Almost €10bn was wiped off the combined value of Irish shares yesterday, as the Irish Stock Exchange bore the brunt of investors continuing to react negatively to Britain’s decision to leave the EU.
Following its 7.7% decline in the immediate aftermath of Friday’s Brexit result, the Iseq shed another 9.9% yesterday.
While all other main European bourses fell, too, the Iseq’s decline outweighed them.
London’s FTSE100 was down by 2.55%, while the Dax in Frankfurt fell by just over 3% and Paris’ Cac-40 index declined by 2.97%.
However, the FTSE250, a more accurate measure of the UK market, fell by almost 7% (a fall not seen since the height of the Eurozone crisis) and the Stoxx600 fell by 8%.

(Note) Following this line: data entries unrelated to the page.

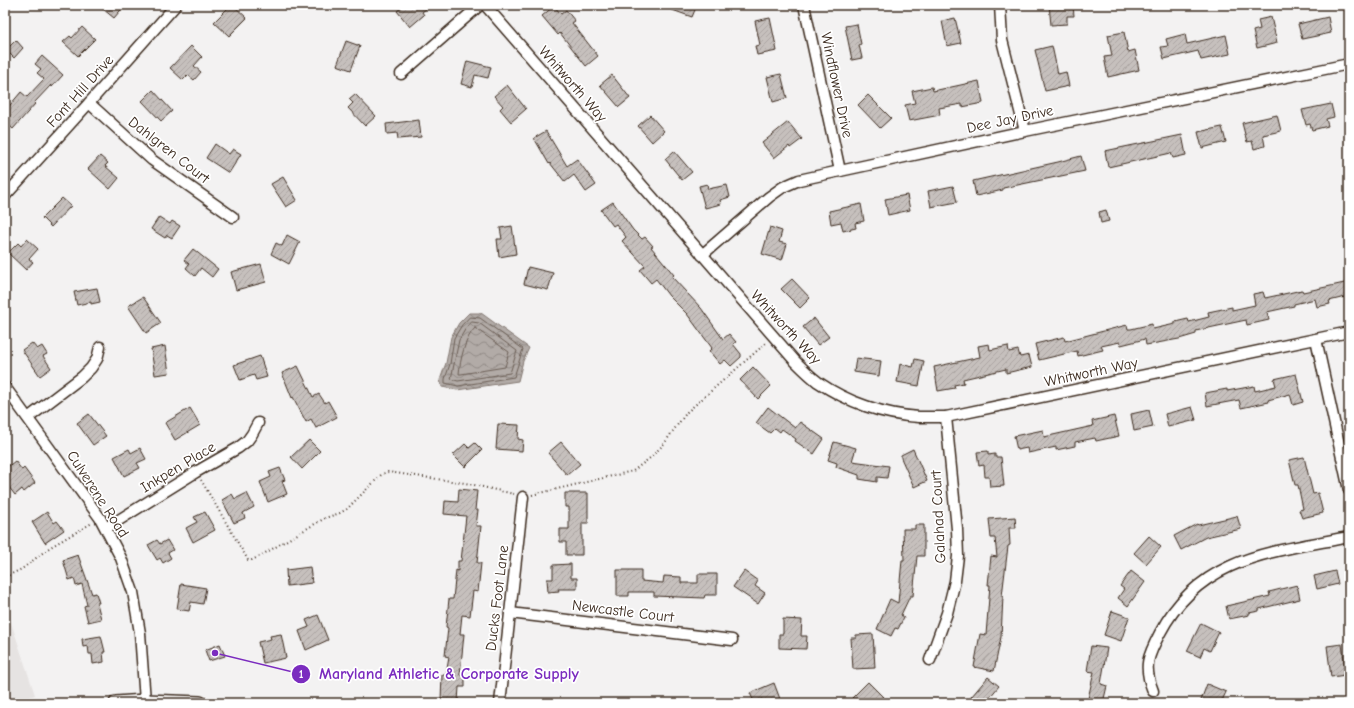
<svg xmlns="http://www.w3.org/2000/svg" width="1354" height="708" viewBox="0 0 1354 708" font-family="'Comic Neue',sans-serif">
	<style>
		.built { fill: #e6e3e2 }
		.water { fill: url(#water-waves); stroke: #827770 }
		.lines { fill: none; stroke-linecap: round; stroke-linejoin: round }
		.shore { stroke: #6b5e55; stroke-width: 1 }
		.building { fill: url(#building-hatch); stroke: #3b2a1e }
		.street-casing { stroke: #3b2a1e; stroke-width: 13 }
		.secondary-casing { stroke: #3b2a1e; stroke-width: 16 }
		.path { stroke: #3b2a1e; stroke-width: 2; stroke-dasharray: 1 3; stroke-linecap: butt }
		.street { stroke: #fff; stroke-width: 10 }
		.secondary { stroke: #fff; stroke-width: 13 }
		.labels { text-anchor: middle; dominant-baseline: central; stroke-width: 3.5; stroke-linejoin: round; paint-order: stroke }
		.street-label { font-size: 15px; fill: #3b2a1e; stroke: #fff }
		.leader { fill: none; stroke: #7b2cbf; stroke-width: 1.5 }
		.callout-dot { fill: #7b2cbf; stroke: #fff; stroke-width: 1.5 }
		.mark-label { font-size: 12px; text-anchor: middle; font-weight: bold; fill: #fff }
		.callout-label { font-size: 16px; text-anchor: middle; font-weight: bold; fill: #7b2cbf; stroke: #fff; stroke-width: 3.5; stroke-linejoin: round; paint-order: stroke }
	</style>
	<defs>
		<pattern id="water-waves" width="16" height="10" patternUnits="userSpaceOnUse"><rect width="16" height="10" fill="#b2aba7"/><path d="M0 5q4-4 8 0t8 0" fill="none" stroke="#928b87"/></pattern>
		<pattern id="building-hatch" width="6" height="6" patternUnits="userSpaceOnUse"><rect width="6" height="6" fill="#c6c0bd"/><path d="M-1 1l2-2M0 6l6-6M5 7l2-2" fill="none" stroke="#aba5a2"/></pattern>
	</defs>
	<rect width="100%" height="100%" fill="#f3f2f2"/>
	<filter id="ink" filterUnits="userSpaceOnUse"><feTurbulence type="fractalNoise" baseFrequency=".025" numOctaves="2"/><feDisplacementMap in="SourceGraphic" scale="8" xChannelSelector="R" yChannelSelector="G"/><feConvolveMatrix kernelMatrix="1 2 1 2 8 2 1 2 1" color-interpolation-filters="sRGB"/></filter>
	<g filter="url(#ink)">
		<!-- built -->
		<polygon class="built" points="5,604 35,695 14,703 5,703"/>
		<!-- water -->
		<polygon class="water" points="469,313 481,313 529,348 523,361 518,381 457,390 442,387 440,380 446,363 451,337 459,323"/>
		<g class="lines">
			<!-- shore -->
			<g class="shore">
				<polygon points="470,317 480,318 523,349 514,377 458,386 445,383 445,379 450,364 454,338 462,325"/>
				<polygon points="472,322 479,323 517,351 510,373 458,381 451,379 459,340 466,328"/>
				<path d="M475,328l34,24 -4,15 -44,7h-2c1,-13 6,-37 16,-46z"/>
			</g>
		</g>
		<!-- building -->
		<g class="building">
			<polygon points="98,5 125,5 114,18"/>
			<polygon points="231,5 233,5 247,18 229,36 214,22"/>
			<polygon points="405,5 431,5 422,12 424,15 410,27 397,11"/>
			<polygon points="661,5 697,5 692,17 661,6"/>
			<polygon points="1049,5 1073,5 1074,16 1067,16 1067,24 1051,25"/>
			<polygon points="554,6 561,14 566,10 575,21 572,23 598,56 586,66 560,33 558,35 542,16"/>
			<polygon points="1271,17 1277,43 1257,48 1253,31 1260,29 1258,20"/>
			<polygon points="1328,17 1331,33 1302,39 1298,24"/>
			<polygon points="770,18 777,51 757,55 755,46 760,45 755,21"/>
			<polygon points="955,18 961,43 947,46 942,21"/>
			<polygon points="857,24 861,44 859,45 862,58 852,60 845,26"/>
			<polygon points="82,27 95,39 78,56 63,42 70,36 72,38"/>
			<polygon points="1124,32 1128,52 1135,50 1139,70 1108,77 1104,57 1112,56 1108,35"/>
			<polygon points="1185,34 1187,44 1226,35 1230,54 1201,60 1198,51 1164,59 1161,47 1168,46 1166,39"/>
			<polygon points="16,40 23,48 14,58 6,50"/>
			<polygon points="346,41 360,46 351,70 337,65"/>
			<polygon points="191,46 202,57 194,66 201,72 194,80 188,75 183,80 170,68"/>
			<polygon points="1052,46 1058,74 1066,72 1069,86 1045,91 1035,50"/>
			<polygon points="42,56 63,75 52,87 51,85 34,103 35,104 13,129 5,122 5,111 21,92 27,97 44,79 37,73 41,69 35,64"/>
			<polygon points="467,61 491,67 488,78 475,75 472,87 461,84"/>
			<polygon points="781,74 787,98 773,102 767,77"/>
			<polygon points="612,75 630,98 619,107 600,85"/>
			<polygon points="979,81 983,103 962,107 962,104 939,108 940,115 909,121 905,105 915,103 912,91 932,87 933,91"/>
			<polygon points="507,85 526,109 511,122 500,109 503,106 494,96"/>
			<polygon points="153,90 172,111 161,121 142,101"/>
			<polygon points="355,94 376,116 365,126 348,108 353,103 349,99"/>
			<polygon points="868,95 891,118 880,128 858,105"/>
			<polygon points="1331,104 1334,117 1326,119 1328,126 1312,130 1310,124 1306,125 1302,110"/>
			<polygon points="650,115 664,131 652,142 638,126"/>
			<polygon points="1277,115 1281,131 1263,135 1265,146 1254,149 1252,141 1247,142 1242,123"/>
			<polygon points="419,120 421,137 398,139 397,133 387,134 386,124"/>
			<polygon points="788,122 802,139 790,148 789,146 774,158 762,143"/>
			<polygon points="1222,127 1226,142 1202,148 1198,132"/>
			<polygon points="546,131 567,166 577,159 596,185 586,192 574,175 565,182 550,163 549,164 534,138"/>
			<polygon points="1182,135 1186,155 1173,158 1171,153 1108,167 1105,151"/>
			<polygon points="215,144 229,154 233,149 241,154 229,173 206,158"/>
			<polygon points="674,151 692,172 682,180 665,159"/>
			<polygon points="100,156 108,163 105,166 119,178 110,189 88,169"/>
			<polygon points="1081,156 1085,171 1003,188 1003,190 976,196 973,181 1058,162"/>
			<polygon points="283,177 297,200 286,207 271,184"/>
			<polygon points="707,184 708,189 727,185 730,197 720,200 721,204 705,208 699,186"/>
			<polygon points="953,186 957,202 931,207 928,191"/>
			<polygon points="907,195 910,210 888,215 885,199"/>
			<polygon points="62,198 71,206 51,227 42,218"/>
			<polygon points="613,202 633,230 642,239 645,237 653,246 651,247 674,275 672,277 701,308 723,339 729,334 736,342 733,344 741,354 741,357 731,366 725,360 720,364 709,351 712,348 687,314 669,296 656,279 651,283 640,270 645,266 622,241 626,237 616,224 613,226 601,210"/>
			<polygon points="861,204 864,221 855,223 856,228 843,231 841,222 831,224 829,211"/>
			<polygon points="1106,210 1109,221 1101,223 1099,212"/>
			<polygon points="159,217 170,224 172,221 180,226 172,238 167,235 165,238 151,229"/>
			<polygon points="512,226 516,254 499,257 497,239 502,239 500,228"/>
			<polygon points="770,227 782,231 779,242 787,244 782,260 762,254"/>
			<polygon points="287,235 300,242 289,264 271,254 276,243 282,246"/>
			<polygon points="27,239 38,249 29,259 33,262 26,270 8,253 18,243 21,246"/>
			<polygon points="193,249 218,269 212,277 201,268 195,276 186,268 189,264 184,260"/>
			<polygon points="261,264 266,282 236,290 231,272"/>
			<polygon points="528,267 553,273 548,290 524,284"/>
			<polygon points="792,279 810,298 800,308 781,289"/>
			<polygon points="1349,282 1349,296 1329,301 1330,304 1317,307 1315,299 1294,304 1294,306 1267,312 1269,320 1247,325 1246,320 1204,329 1196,331 1196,334 1179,339 1146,345 1145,339 1121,345 1120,342 1101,346 1103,350 1078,356 1077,351 1039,360 1035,344 1064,337 1065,341 1127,325 1128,329 1131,329 1152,324 1153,329 1175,324 1175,322 1188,319 1189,322 1209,317 1208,312 1232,307 1232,310 1255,305 1253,294 1263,292 1265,298 1302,290 1303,292"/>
			<polygon points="97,288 100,302 91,304 91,302 77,305 74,292"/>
			<polygon points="143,297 161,323 146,333 128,306"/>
			<polygon points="814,318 829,337 818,345 803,327"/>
			<polygon points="32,343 37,349 42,346 47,354 43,356 51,368 40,376 22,350"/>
			<polygon points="989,344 990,350 1008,346 1009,352 1018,350 1020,357 1029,355 1032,367 1006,373 1006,369 963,379 964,383 954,385 955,388 938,391 934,367 980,357 978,346"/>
			<polygon points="165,346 169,373 155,375 151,349"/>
			<polygon points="260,356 267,377 256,380 254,375 240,380 234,365"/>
			<polygon points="856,358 881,361 879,376 854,372"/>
			<polygon points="915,359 924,361 919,386 897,382 900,364 913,367"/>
			<polygon points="298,366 313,397 319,394 325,403 328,401 337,417 316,428 311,419 306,422 293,397 292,398 282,373"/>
			<polygon points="753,367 771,386 758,399 740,380"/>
			<polygon points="1296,374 1303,402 1293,405 1290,394 1268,400 1269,402 1241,408 1239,400 1207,406 1205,393 1227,389 1227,391 1254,386 1255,391 1276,386 1274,379"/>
			<polygon points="768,407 795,428 800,422 824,439 814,454 795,441 796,439 782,429 780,432 775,428 770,433 756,423"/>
			<polygon points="1192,407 1196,420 1168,427 1165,414"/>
			<polygon points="190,408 200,425 175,440 165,423"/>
			<polygon points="1149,410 1153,427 1134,431 1131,414"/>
			<polygon points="89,414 106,436 93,445 77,423"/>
			<polygon points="1114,416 1119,436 1096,441 1095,438 1075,442 1075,446 1056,450 1056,447 1028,453 1027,448 1017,450 1014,436 1043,430 1044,437 1093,426 1092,421"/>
			<polygon points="498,424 519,425 518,439 523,440 522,451 496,449"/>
			<polygon points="309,440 320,451 302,469 291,457"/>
			<polygon points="561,442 580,464 567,475 548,453"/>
			<polygon points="834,442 856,448 852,461 889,466 887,478 877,477 877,482 859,479 859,475 836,467 837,463 828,460"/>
			<polygon points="475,443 482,450 465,467 453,455 465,444 469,448"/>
			<polygon points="140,448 146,459 137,463 140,468 124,476 114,457 129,449 131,453"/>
			<polygon points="913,449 927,481 914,487 901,458 901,455"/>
			<polygon points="988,451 988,455 995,454 995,457 1001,457 1004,486 990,487 989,477 985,477 984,465 979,466 977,452"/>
			<polygon points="1304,457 1313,494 1318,493 1323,513 1302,518 1299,510 1303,509 1298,485 1295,485 1289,460"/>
			<polygon points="15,461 22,470 24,468 35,483 24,492 22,489 15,495 5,482 5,478 10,474 6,468"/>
			<polygon points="280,468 285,480 282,481 287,494 268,502 260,482 271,477 269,472"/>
			<polygon points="459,489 477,491 475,510 478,510 476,526 481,526 477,563 481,563 478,592 473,591 470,616 462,615 460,634 464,634 460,675 465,676 465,687 459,687 458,702 441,700 442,675 446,675 449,657 445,656 448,628 446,627 449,599 453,599 456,570 458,571 458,561 461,561 466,516 444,514 445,501 458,502"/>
			<polygon points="247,493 254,507 243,513 245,518 234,523 222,500 232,494 235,499"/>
			<polygon points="565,493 588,493 588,523 582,523 582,555 566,555 566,542 560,542 560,529 569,529 569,507 565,507"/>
			<polygon points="47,512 54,523 57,521 64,530 45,543 32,522"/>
			<polygon points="205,512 215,530 193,542 186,528 197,522 194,517"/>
			<polygon points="1237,516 1241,529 1206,537 1181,550 1174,536 1197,524 1198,525"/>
			<polygon points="1015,517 1016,528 1009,528 1010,545 1008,546 1002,596 1003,596 1001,637 994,671 974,667 980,634 986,635 990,585 988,585 991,556 997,557 995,538 991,538 989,519"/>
			<polygon points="915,525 924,525 924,556 917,556 913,596 910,596 901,615 904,617 898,629 895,628 891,636 877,629 890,599 898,603 902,560 904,560 903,529 915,529"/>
			<polygon points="1149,536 1161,547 1146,564 1134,553"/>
			<polygon points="157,540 160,544 167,540 173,550 168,553 171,558 163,563 160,558 157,560 148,545"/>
			<polygon points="78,555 92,594 96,593 99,603 97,603 101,619 88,622 84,606 87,605 82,584 76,586 74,578 69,580 63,560"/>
			<polygon points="571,564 571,578 577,578 577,589 558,589 559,591 548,592 547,579 553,579 553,565"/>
			<polygon points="310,567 312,583 287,586 286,570"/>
			<polygon points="617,570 641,570 641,581 663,583 664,576 681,577 681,583 698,583 698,574 717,574 717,595 705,595 704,598 654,596 654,592 629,592 629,596 617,596"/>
			<polygon points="744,571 758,581 755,586 765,593 758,604 733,587"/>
			<polygon points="1131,571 1145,582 1128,606 1118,598 1124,589 1120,586"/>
			<polygon points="1335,571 1338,584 1317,589 1314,576"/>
			<polygon points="181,584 206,588 203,604 191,602 189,611 177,609"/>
			<polygon points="1297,585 1300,599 1259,609 1259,611 1249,613 1249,615 1229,619 1226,606 1270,596 1269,592"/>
			<polygon points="1112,611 1129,617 1121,641 1104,635"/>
			<polygon points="318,615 328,640 306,650 299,631 309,627 306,620"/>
			<polygon points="783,619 802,620 801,636 807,636 806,649 779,648 779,634 783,634"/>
			<polygon points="1201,623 1219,632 1210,651 1204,648 1200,657 1187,651"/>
			<polygon points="281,634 286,658 263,663 258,642 271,639 270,636"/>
			<polygon points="873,634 875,668 853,669 851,638 856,638 856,635"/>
			<polygon points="101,636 105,652 103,652 104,662 93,664 92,654 89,654 88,646 83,647 82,639"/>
			<polygon points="220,644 225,656 209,661 205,650"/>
			<polygon points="1342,644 1346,675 1331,677 1327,646"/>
			<polygon points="1091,646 1107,648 1101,684 1107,686 1103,703 1087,703 1094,672 1087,671"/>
			<polygon points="988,677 999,686 985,703 966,703"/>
			<polygon points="868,682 889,703 857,703 852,698"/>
			<polygon points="774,683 780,699 770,703 764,703 762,699 754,702 750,693"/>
			<polygon points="1207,684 1226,692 1221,703 1200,703"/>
		</g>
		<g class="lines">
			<!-- street casing -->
			<g class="street-casing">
				<g id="street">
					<path d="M485,5l310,356c7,7 15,15 23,21 29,20 66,33 101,35 9,0 18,0 27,0l403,-85"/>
					<polyline points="804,5 840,171"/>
					<polyline points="1000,5 1002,40 1025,131"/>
					<polyline points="401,74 480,5"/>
					<polyline points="89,103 152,160 233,217"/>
					<polyline points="5,196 89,103 176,5"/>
					<polyline points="702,255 769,197 783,187 799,180 840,171 1025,131 1349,64"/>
					<polyline points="1316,339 1349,490"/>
					<polyline points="5,387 100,518 121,558 133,592 140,633 145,701"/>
					<polyline points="28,418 82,377 91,368 97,359 100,347"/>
					<polyline points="106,528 196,472 238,448 247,441 252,434 258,423"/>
					<polyline points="510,613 732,640"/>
					<polyline points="930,660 947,613 955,581 958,556 957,529 946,417"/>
					<path d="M1153,691c-10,-25 -5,-35 7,-58 40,-77 113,-81 189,-96"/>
					<polyline points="500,703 523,497"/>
				</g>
			</g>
			<!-- secondary casing -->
			<g class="secondary-casing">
				<polyline id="secondary" points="116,703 145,701 200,703"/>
			</g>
			<!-- path -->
			<g class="path">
				<polyline points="201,480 248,560 252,560 260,556 325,518 340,513 347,509 382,474 388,472 465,483 514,494"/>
				<polyline points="532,495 633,471 650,458 664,444 673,431 687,412 766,343"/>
				<polyline points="5,577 22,569 49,548 92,523"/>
			</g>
			<!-- street -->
			<use href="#street" class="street"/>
			<!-- secondary -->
			<use href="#secondary" class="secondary"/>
		</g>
	</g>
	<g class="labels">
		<!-- street labels -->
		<g class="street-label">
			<text transform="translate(573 84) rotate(49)">Whitworth Way</text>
			<text transform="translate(837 85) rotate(78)">Windflower Drive</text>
			<text transform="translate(80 91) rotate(-48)">Font Hill Drive</text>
			<text transform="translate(1010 119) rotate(-12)">Dee Jay Drive</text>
			<text transform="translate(169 150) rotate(38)">Dahlgren Court</text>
			<text transform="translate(786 327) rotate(47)">Whitworth Way</text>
			<text transform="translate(1091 372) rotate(-12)">Whitworth Way</text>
			<text transform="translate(178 467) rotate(-31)">Inkpen Place</text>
			<text transform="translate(98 494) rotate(57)">Culverene Road</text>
			<text transform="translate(938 517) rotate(-93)">Galahad Court</text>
			<text transform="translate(497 598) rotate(-83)">Ducks Foot Lane</text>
			<text transform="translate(623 611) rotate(7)">Newcastle Court</text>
		</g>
	</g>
	<!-- callouts -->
	<path class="leader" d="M215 653L301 674"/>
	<g class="callout-dot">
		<circle cx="215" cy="653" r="4"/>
		<circle cx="301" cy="674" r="10"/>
	</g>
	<g class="mark-label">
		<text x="301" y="678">1</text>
	</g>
	<g class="callout-label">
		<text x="449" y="679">Maryland Athletic &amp; Corporate Supply</text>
	</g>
	<!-- margin -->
	<rect width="1354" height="708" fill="none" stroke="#fff" stroke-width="20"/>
	<rect x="10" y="10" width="1334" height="688" fill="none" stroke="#3b2a1e" stroke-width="1.5" filter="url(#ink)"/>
</svg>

Analysts had anticipated further declines. Davy Stockbrokers’ chief economist Conall MacCoille said that the political developments, seen over the weekend, “have merely added to the uncertainty”.
Dublin’s decline, yesterday, was led by the banking and property stocks.
Bank of Ireland was down nearly 21%, Permanent TSB shed 17%, Hibernia REIT was down 4.27% and Abbey fell over 8.2%.
However, chief economist with Investec IrelandPhilip O’Sullivan said that while few would have viewed the Brexit result as positive, and yesterday’s turmoil wasn’t surprising, movements were not representative of economic fundamentals and we are unlikely to see the type of widespread carnage that accompanied the global economic collapse of 2008.
Goodbody Stockbrokers’ chief economist Dermot O’Leary said IDA Ireland moves to reiterate the country’s commitment to the EU were important and to start pitching for previously UK-bound business and companies already invested there.
“This is the only way that Ireland can approach this, as while Ireland will be hit economically in the short-term there are potential medium-term benefits for Ireland as the only English-speaking member of the EU left,” he said.
Ryanair fell by more than 15%, over €2, to €10.46 as rival Easyjet warned that air-traffic control strikes and lower consumer demand after a number of air tragedies will likely wipe €33.5m from third-quarter profits.
Elsewhere, UK banks led a gauge of European lenders to lowest levels since 2011, with RBS down 15% and Barclays sliding 17%.
The volume of European shares changing hands was two-and-a-half times the 30-day average and London analysts fear more volatility as concerns remain over the stability of the European banking sector.